Chopra told The Wall Street Journal in an interview last year that the experience offended her on multiple fronts, but that at the end of the day she wants to be taken seriously as an actor, and not for the color of her skin.
“The world is different now,” Chopra said to me. “Look around you. You can’t point at a girl and just say she looks a certain way, especially in America. We are a melting pot of different cultures and it is high time TV reflects that. It is a reflection of society and vice-versa.”
As pop culture images of women evolve, Chopra also must adjust, not least to the cultural differences between Hollywood and Bollywood. When I asked her how viewers in India would respond to watching a national superstar have sex in a car with one of her on-screen colleagues, as Chopra does in an opening scene for Quantico, she explained that the scene was relevant to her character.

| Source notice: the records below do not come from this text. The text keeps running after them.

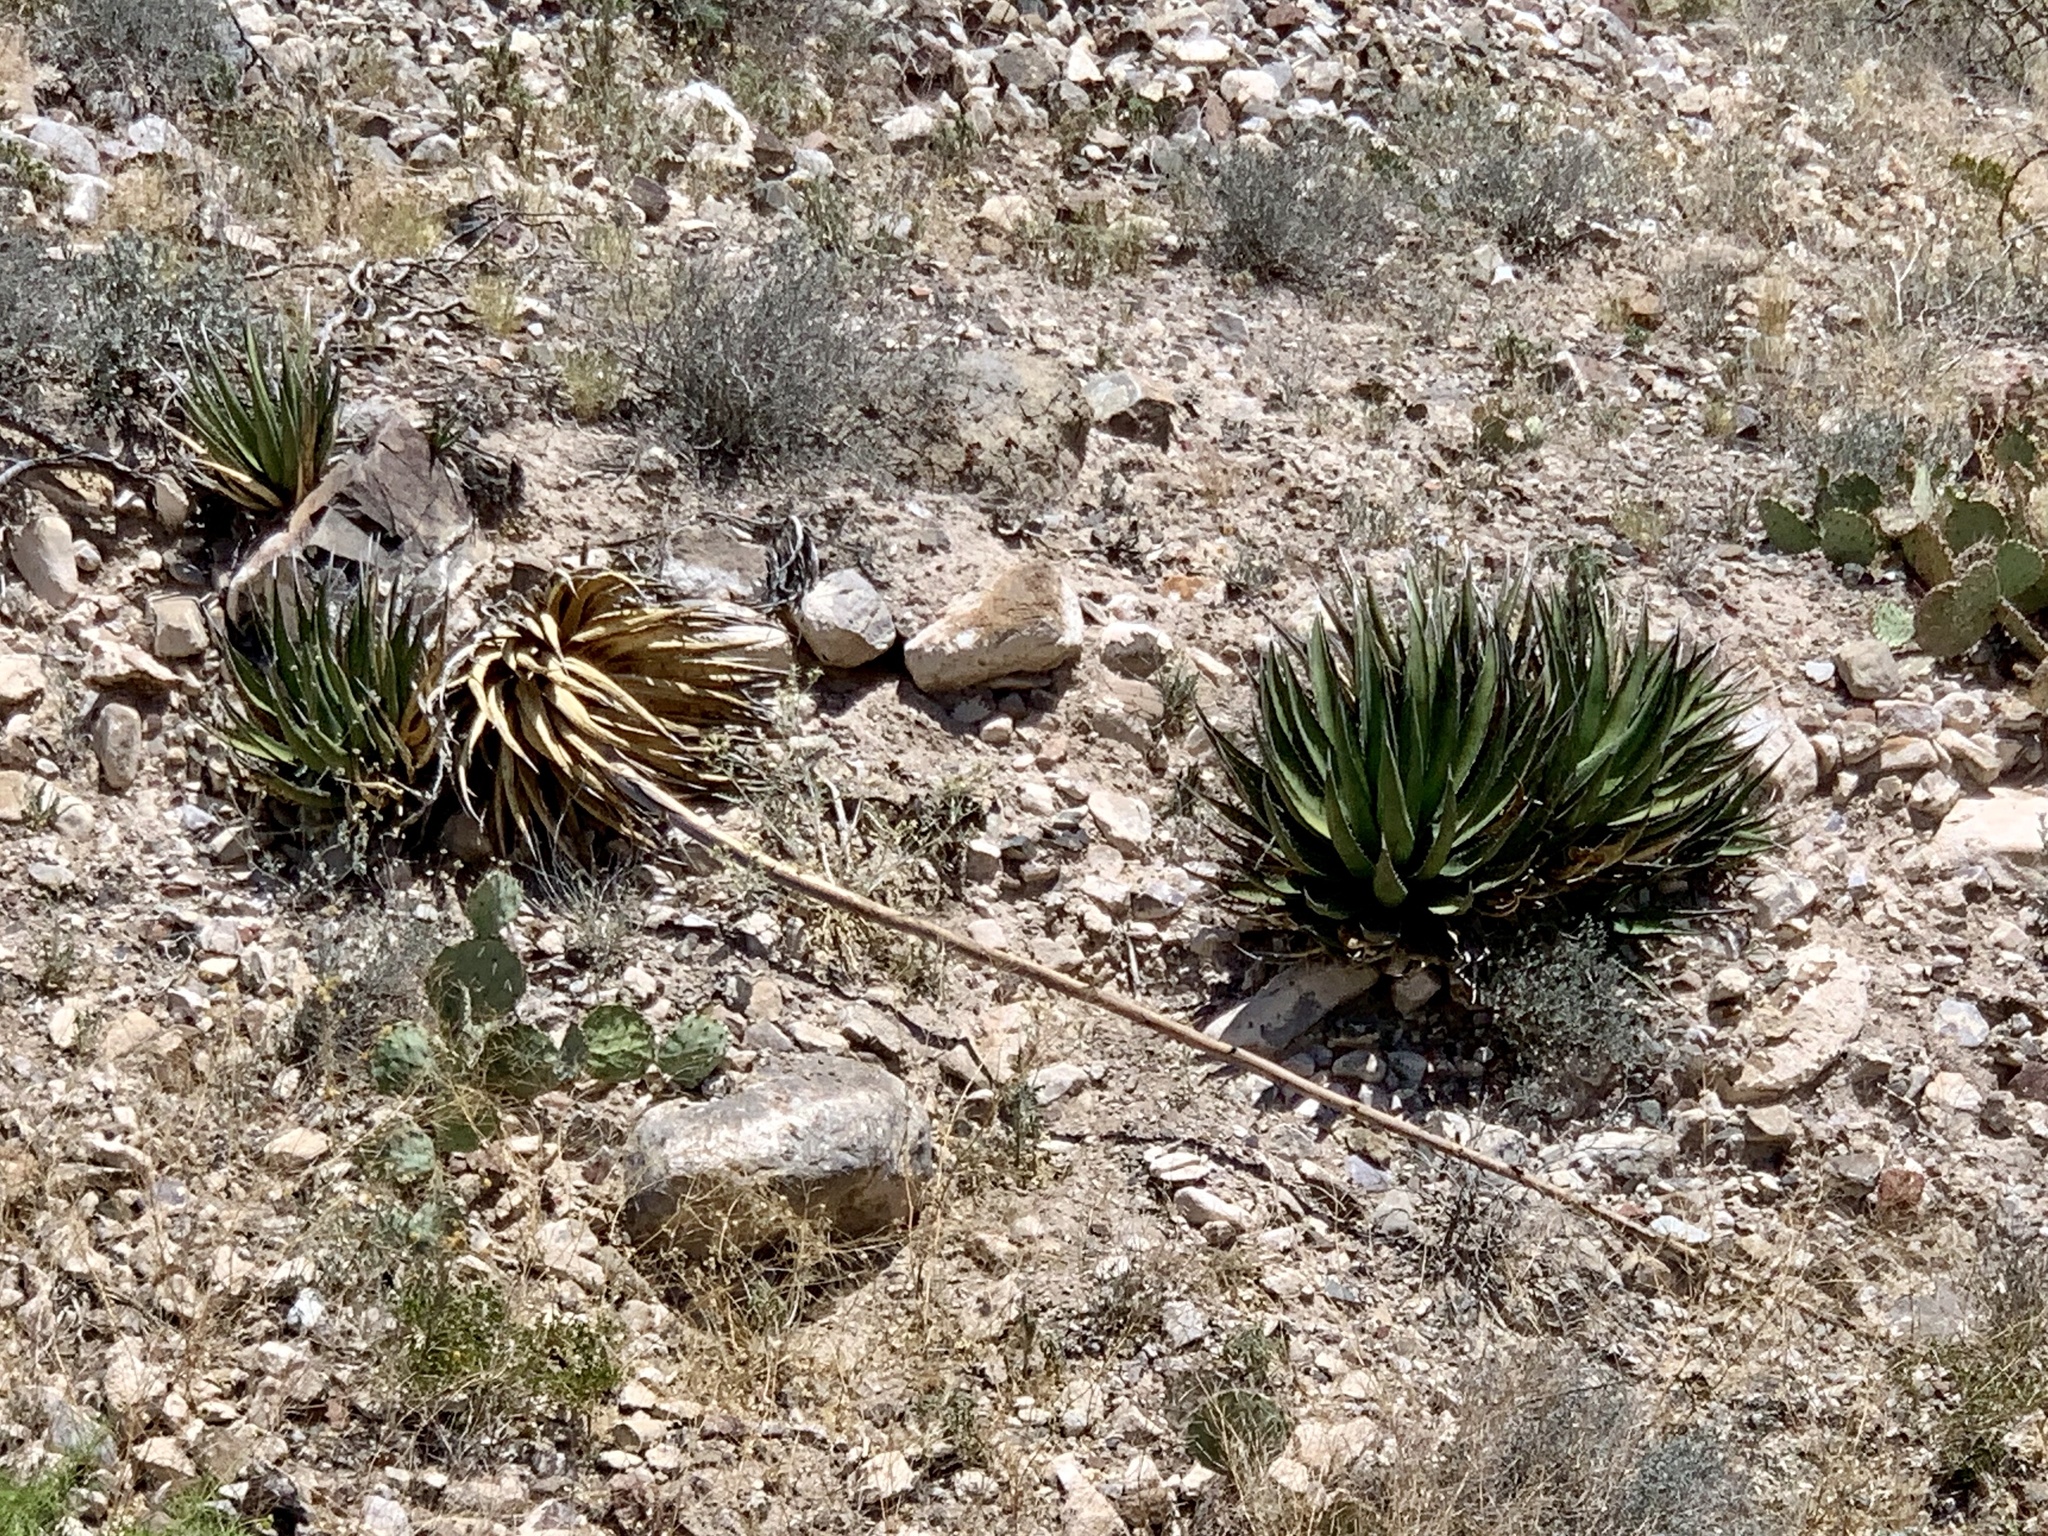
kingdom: Plantae
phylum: Tracheophyta
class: Liliopsida
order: Asparagales
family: Asparagaceae
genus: Agave
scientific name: Agave lechuguilla
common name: Lecheguilla agave
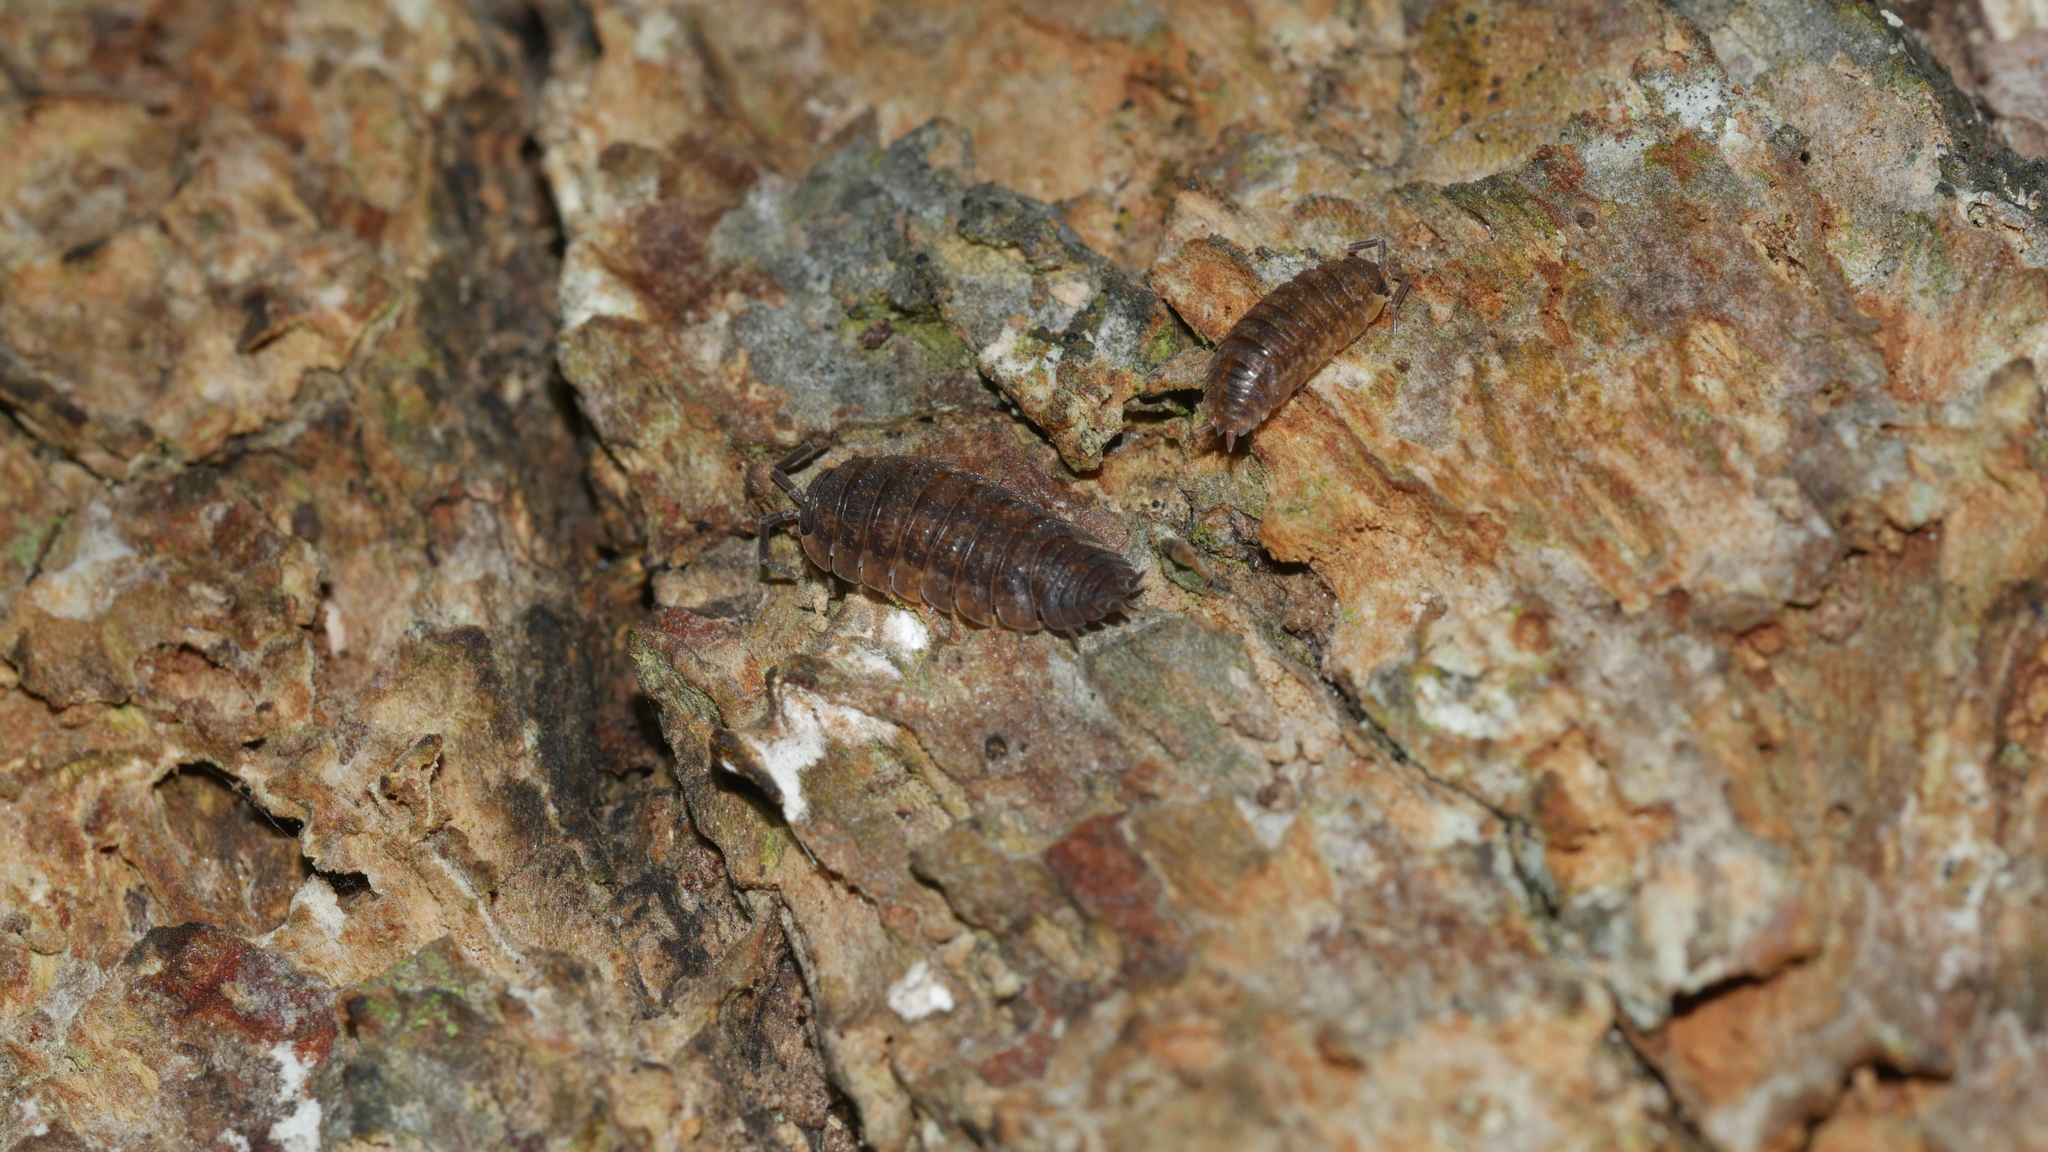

“It is an awkward situation when you have to do scenes like that,” Chopra admits. “I won’t lie. But people in the world are very different and it was important to portray Alex as someone who doesn’t really care about love in her life because she has a single-minded focus on her job. So I think it was important for the story. And when it comes to Indian films, we are very progressive in the way we shoot Indian movies and what we show in Indian movies now. The good thing for me is that I am working with ABC-Disney so there is only that much you can do, so we don’t go out of the comfort zone that I am used to in Indian films. It is generally an awkward situation, but it is what it is. That’s how Alex is. I mean, she’s very different from how I would think or you would think or many other people would think. She is unapologetic. She is very flawed. And that’s the kind of girl she is — bold and unapologetic.”
Dealing with uncomfortable sex scenes was not Chopra’s biggest concern while shooting Quantico. Speaking English everyday on set was the most difficult task at hand, especially because she had to learn how to master the American accent. When I asked her what she had to do to transform into an “independent, American woman,” Chopra sighed heavily before replying, “So much.”
“I had a very, very amazing dialect coach to be on set all the time,” she continued. “It took a couple of months practicing how to roll my Rs, because I am not very good at that. It took me days to be able to say ‘counter-terrorism’ in an American accent. It was very difficult for me. But I have an amazing team that helped me … I have played many different kinds of characters before, so I was accustomed to the process. And I am accustomed to the American accent given the fact that I lived here before. You can teach your mouth to speak this way. But yes, it was very hard. They always say my lines right before I have to say it so I can listen. My cast mates are very sweet about it.”
Acting in English full time is not something that Chopra has to worry about just yet. In a move that confirms her cross-continental, global star status, Chopra has major Bollywood movies slated for release.
“I have two Indian movies coming up, one in December, which is Bajirao Mastani and one in March, which is Jai Ganga Gaal, Chopra said. “It’s extremely exciting for me to be able to balance both worlds. Very exhausting, but it’s extremely exciting. And the Indian film industry has been so supportive of what I am doing. It is very exciting.”
Chopra is not abandoning Bollywood for Hollywood, but instead balancing both identities. Whatever America holds for her, Quantico has already changed the game for South Asian women in the audience. Now, when we’re told it cannot be done, we can respond with two words: Priyanka Chopra.